HappySonHappyMum · 27/12/2024 12:07

HappySonHappyMum · 27/12/2024 12:05

I'm struggling to see why their 'wants' trump yours? And I say this as someone who has cooked Christmas dinner and hosted the whole family (from both sides) for the last 25 years. If I'd have know back then that trying to make everyone happy would only place the burden fully on me - I would have considered my own needs as well rather than putting everyone else's before mine. DF won't travel - then then your DPS are on their own - this might force your DS and DB to step up who clearly don't give a shiny shit as they know you're bending over backwards to care for their parents so have to do nothing. Invite DMIL, you can then be in charge of the cooking times. Your parents might feel left out and DF might decide he can travel after all! Plan Christmas in November - give our DH a fully itemised list of things he needs to do and LEAVE HIM TO IT! If he forgets to do things it's on him, hold your nerve and don't take over. When my kids did things badly when they were little I used to tell them that they just needed more practice - that is what your DH needs to be told. Follow through. Work out the easiest ways of achieving the things that need to be done. Hate wrapping - buy gift bags. Hate cooking - buy ready to cook food. Hate the last minute shop - break it down and but non perishables over a number of weeks. You deserve a good Christmas too.

Just reread - your DMIL hosts her family - you can see her on another day then - she's not alone!

PowerTulle · 27/12/2024 12:17

OP the only things your DH was responsible for, were the nice little things you wanted. Which he forgot with no consequences to him.

Make him take responsibility for the things that’ll bite him on the arse if he forgets. (And order yourself a delivery of flowers and chocs as a reward for being an excellent mum).

Delatron · 27/12/2024 13:10

It’s exhausting because you’re doing everything with no help. Plus the illnesses will have run you down.

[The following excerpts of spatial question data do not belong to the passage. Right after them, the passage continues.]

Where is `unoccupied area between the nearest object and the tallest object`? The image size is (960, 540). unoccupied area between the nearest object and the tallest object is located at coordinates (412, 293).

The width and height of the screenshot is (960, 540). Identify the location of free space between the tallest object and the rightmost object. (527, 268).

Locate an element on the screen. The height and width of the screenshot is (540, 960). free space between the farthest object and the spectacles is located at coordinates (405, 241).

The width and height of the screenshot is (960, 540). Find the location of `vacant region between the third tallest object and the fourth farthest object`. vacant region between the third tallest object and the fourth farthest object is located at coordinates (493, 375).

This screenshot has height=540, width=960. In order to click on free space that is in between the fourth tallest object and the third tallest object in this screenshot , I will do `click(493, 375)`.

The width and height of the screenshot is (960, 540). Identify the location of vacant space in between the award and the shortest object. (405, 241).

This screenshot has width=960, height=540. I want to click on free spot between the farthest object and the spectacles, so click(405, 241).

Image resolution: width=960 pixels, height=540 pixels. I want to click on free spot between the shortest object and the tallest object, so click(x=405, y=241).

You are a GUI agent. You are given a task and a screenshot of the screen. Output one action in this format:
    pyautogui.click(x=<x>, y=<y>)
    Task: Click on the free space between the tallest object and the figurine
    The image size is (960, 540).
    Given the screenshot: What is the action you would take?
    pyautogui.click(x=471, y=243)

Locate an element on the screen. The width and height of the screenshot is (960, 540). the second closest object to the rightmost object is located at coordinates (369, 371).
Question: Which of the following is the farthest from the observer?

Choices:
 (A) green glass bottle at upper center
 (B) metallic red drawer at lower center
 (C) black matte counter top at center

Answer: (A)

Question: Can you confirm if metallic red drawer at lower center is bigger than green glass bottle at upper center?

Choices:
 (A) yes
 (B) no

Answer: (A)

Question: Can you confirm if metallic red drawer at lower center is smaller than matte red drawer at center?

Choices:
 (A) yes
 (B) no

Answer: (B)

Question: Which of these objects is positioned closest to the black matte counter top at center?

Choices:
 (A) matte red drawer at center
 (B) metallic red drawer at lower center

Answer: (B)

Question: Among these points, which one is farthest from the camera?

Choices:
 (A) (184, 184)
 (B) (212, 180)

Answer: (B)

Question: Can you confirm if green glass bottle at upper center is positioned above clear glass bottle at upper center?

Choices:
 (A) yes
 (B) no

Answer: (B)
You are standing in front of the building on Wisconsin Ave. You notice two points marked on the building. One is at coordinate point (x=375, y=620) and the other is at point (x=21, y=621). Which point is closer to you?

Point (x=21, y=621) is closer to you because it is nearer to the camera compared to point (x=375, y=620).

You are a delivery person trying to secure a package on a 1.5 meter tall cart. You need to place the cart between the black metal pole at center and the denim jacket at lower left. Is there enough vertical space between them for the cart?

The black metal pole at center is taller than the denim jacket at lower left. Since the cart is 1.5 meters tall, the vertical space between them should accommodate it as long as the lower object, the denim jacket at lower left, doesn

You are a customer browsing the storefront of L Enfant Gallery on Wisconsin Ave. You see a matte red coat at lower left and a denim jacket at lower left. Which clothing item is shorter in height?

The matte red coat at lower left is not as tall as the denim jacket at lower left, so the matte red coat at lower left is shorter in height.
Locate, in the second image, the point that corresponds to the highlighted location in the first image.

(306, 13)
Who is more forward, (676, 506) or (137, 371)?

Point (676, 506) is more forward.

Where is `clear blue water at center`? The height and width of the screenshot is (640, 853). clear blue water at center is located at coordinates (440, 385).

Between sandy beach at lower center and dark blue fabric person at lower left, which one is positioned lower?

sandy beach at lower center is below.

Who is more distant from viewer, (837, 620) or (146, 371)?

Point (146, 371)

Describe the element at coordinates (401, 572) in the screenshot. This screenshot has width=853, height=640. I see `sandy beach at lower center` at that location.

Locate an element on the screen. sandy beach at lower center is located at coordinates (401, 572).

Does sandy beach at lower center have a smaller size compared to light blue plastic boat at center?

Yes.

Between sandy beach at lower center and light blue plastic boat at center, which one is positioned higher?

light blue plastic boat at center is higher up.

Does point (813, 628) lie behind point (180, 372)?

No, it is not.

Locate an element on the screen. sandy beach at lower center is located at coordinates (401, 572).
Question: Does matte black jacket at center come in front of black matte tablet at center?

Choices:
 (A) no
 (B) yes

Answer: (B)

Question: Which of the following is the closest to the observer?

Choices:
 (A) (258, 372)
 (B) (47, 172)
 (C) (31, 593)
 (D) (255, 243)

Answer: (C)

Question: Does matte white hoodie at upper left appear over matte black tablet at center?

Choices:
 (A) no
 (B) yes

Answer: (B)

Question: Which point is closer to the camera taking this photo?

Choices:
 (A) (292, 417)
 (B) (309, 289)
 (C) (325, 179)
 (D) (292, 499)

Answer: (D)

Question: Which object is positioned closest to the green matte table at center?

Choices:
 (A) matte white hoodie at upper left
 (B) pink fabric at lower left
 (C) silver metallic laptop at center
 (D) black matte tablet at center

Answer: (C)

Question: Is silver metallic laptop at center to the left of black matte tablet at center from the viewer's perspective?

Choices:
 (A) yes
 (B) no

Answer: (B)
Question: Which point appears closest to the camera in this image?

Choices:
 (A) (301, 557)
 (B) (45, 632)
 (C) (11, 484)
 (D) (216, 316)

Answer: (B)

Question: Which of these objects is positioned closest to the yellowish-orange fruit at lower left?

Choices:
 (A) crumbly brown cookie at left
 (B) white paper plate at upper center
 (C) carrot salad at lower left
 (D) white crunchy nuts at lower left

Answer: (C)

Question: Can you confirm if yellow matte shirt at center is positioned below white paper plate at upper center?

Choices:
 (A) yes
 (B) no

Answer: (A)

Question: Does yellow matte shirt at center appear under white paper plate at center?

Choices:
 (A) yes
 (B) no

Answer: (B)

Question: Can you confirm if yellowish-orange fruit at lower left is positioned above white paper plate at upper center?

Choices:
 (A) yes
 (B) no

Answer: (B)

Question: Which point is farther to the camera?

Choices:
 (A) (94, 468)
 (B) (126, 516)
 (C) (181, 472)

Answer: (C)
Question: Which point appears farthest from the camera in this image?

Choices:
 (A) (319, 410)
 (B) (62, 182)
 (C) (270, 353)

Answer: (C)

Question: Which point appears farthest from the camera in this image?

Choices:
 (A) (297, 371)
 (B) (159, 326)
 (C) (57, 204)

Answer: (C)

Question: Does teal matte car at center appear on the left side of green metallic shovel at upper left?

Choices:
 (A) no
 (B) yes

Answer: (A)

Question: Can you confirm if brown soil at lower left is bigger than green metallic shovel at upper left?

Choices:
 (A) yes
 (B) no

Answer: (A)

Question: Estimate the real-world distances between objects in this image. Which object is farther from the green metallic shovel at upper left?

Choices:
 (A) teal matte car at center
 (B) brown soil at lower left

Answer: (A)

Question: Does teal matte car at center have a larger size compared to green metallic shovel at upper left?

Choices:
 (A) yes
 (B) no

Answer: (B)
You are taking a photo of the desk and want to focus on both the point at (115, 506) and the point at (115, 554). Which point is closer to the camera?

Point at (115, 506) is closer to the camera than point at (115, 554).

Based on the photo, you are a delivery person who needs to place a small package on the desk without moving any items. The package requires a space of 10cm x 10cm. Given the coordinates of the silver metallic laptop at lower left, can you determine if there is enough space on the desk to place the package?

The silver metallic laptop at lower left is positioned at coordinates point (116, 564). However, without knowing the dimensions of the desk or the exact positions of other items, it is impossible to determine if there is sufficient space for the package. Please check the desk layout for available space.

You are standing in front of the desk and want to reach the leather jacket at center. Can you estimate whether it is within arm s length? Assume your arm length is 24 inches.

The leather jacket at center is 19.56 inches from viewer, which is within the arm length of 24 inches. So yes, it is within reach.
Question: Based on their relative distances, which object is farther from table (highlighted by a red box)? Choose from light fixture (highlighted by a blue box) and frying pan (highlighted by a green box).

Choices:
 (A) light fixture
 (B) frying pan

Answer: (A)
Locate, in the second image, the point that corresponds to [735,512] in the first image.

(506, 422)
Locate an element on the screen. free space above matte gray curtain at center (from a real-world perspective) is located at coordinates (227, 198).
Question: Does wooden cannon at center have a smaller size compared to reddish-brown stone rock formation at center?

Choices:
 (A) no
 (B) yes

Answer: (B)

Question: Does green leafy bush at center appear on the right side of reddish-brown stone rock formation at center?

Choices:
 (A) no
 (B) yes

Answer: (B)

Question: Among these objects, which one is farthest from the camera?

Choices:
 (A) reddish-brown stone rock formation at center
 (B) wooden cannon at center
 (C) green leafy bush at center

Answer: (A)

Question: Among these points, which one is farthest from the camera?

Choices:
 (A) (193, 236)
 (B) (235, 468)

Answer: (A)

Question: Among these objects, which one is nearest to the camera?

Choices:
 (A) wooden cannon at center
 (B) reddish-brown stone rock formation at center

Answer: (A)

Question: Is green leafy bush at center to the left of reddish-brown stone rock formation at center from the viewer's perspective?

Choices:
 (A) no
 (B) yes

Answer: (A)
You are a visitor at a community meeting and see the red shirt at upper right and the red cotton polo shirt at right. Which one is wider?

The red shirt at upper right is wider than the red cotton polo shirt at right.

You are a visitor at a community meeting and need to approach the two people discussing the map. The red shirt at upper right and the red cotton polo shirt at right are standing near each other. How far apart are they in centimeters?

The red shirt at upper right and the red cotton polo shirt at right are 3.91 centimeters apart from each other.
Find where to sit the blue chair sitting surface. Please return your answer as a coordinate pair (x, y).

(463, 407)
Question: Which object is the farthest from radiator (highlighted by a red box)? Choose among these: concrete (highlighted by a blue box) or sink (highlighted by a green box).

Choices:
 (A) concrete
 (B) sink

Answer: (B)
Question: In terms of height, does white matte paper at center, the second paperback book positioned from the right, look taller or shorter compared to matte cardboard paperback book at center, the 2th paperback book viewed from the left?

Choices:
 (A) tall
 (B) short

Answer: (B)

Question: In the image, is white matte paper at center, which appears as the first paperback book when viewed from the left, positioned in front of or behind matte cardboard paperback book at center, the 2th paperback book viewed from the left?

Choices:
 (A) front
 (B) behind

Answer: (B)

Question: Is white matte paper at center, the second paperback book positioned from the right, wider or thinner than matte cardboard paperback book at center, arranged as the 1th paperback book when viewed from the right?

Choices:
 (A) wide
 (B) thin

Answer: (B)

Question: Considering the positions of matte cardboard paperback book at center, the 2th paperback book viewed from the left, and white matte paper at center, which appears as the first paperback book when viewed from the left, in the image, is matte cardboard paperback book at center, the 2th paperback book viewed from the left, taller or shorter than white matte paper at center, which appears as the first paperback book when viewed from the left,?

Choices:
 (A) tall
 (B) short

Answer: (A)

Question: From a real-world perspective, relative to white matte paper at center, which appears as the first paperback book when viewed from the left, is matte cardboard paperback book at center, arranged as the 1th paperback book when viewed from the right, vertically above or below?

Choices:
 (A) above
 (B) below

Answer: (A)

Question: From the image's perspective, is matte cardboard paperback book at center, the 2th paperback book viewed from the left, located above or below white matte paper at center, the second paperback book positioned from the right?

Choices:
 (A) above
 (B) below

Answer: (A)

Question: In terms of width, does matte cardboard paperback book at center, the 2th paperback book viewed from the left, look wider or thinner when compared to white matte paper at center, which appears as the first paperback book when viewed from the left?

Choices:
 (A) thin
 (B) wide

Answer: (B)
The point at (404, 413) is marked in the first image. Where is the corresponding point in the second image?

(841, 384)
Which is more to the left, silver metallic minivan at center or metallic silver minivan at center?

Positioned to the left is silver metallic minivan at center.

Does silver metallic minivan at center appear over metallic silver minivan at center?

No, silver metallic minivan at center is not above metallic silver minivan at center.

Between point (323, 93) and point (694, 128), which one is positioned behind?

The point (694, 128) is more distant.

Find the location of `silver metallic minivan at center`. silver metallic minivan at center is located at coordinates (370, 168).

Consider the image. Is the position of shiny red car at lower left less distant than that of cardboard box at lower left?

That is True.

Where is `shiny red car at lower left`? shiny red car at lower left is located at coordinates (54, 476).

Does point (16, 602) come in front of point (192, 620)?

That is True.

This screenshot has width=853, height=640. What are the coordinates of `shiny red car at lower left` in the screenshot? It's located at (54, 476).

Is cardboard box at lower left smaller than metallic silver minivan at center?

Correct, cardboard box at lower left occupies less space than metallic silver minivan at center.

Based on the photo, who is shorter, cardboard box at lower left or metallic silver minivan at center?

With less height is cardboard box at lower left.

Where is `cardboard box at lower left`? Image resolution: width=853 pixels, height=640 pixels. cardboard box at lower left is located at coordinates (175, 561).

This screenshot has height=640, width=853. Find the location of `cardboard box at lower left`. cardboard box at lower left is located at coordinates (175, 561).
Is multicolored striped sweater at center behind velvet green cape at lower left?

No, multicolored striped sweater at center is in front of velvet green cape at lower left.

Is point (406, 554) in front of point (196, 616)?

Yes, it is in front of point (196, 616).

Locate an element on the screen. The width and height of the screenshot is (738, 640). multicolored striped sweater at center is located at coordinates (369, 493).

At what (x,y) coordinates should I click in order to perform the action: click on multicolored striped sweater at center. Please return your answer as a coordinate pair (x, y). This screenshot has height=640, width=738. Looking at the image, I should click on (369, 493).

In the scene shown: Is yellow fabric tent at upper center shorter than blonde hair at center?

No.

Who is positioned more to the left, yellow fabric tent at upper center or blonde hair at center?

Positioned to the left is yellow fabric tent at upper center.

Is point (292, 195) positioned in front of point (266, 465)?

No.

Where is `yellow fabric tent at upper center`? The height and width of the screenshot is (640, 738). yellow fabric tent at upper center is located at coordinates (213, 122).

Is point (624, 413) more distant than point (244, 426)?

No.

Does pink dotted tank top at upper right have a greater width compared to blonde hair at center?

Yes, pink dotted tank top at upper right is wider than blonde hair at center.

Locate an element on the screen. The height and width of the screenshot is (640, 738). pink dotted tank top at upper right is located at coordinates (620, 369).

When my DH tried to get me to take on the present buying for his family I stood firm. It took years of him forgetting, of his Mum having a go at me, I’d remind her it was up to him. His nieces and nephews not having presents, his sister being upset. Finally he has reminders in his diary and he does his side of the family. But bloody hell it took nerves of steel for me to stay strong.

He also now helps me with the wrapping. He peels and preps with me. He tidies up afterwards. I’m still exhausted but you have to be firm with them to do their share.

Allswellthatendswelll · 27/12/2024 13:35

NewMomma21 · 27/12/2024 11:27

Unfortunately DB is abroad and has said he won’t come back for Christmas again. DS had said she didn’t want to travel the 30mins to DPS on Christmas Day so unless I go to them they wont see anyone on Christmas Day. DF refuses to do Christmas anywhere but his own house. DMIL is on her own and hosts her family so we have to go to her. It can be very difficult to try keep everyone happy. Everyone wants to see DC but on their terms only.

You need to put your foot down. If you must go to theirs then it's one family one day and one another. We did it all with my family on Christmas Eve and they had a quiet Christmas day while we were all at respective inlaws which was completely fine. Bring sandwiches for the children in case dinner is running late again (my DM and MIL would have both offered them a snack). I'm shocked DH made you take them home on your own and miss the puddings! Next year you both leave and have your pudding at home.

Christmas with small kids is exhausting but it sounds like you are bending over backwards for others and not getting the same consideration in return.